- Task
Update the data below by changing every "pose" to "camera" and keeping everything else the same. Leave the pictures out of your answer.

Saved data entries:
┄┄┄┄┄┄
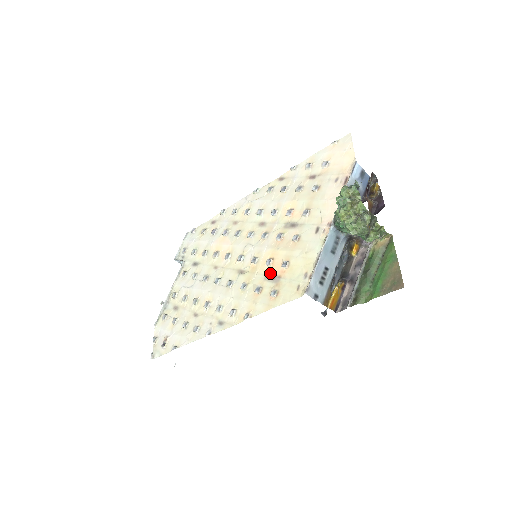
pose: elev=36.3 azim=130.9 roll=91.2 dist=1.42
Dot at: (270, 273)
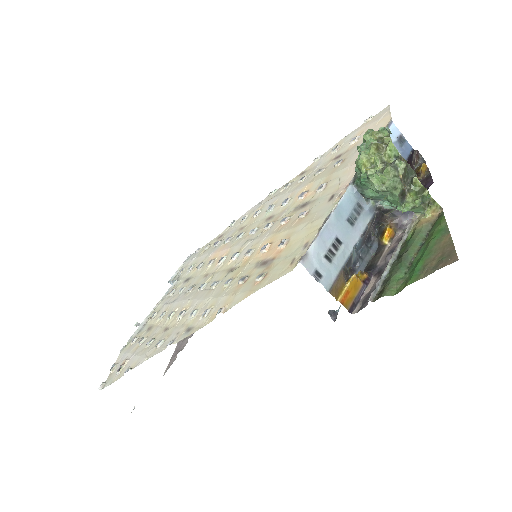
Dot at: (263, 259)
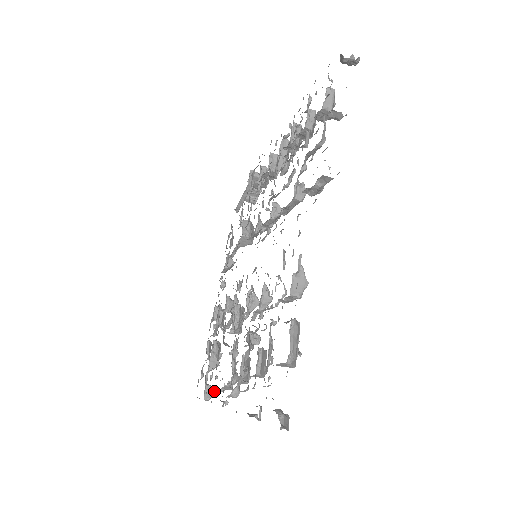
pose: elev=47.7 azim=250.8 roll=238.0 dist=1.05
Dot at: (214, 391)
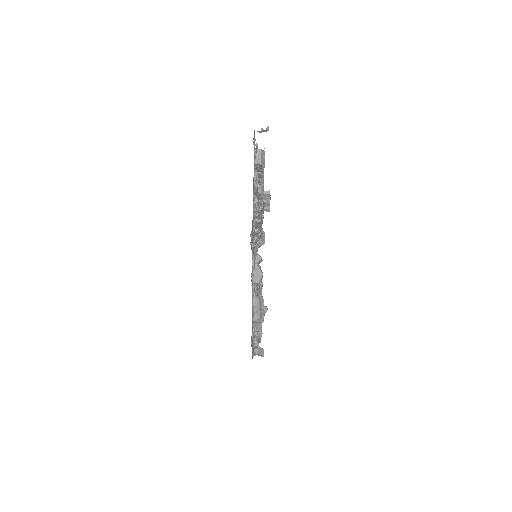
Dot at: occluded
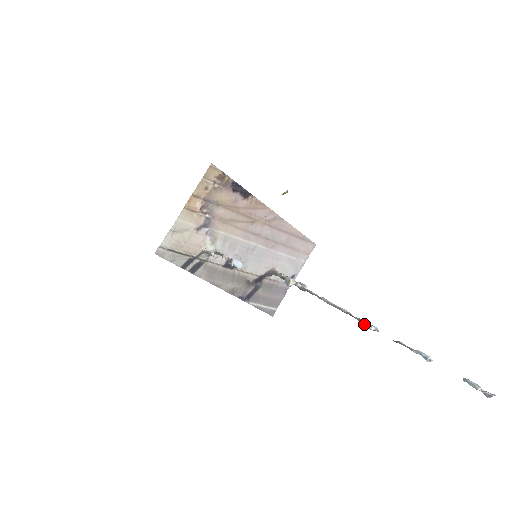
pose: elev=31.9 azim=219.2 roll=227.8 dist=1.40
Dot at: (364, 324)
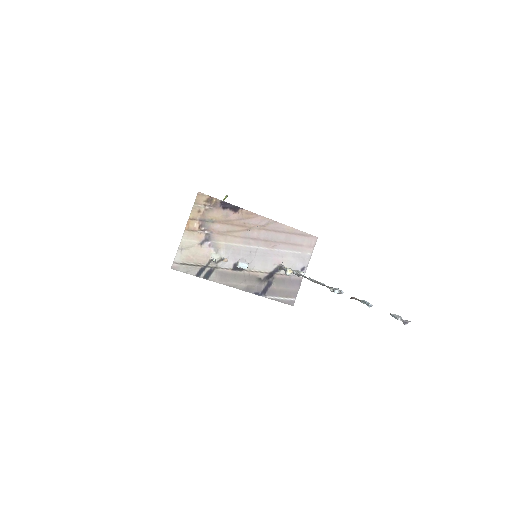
┄┄┄┄┄┄
- Task answer
camera: elev=36.3 azim=130.9 roll=91.2 dist=1.42
Dot at: (270, 273)
Dot at: (263, 259)
camera: elev=47.7 azim=250.8 roll=238.0 dist=1.05
Dot at: (214, 391)
Dot at: occluded
camera: elev=31.9 azim=219.2 roll=227.8 dist=1.40
Dot at: (364, 324)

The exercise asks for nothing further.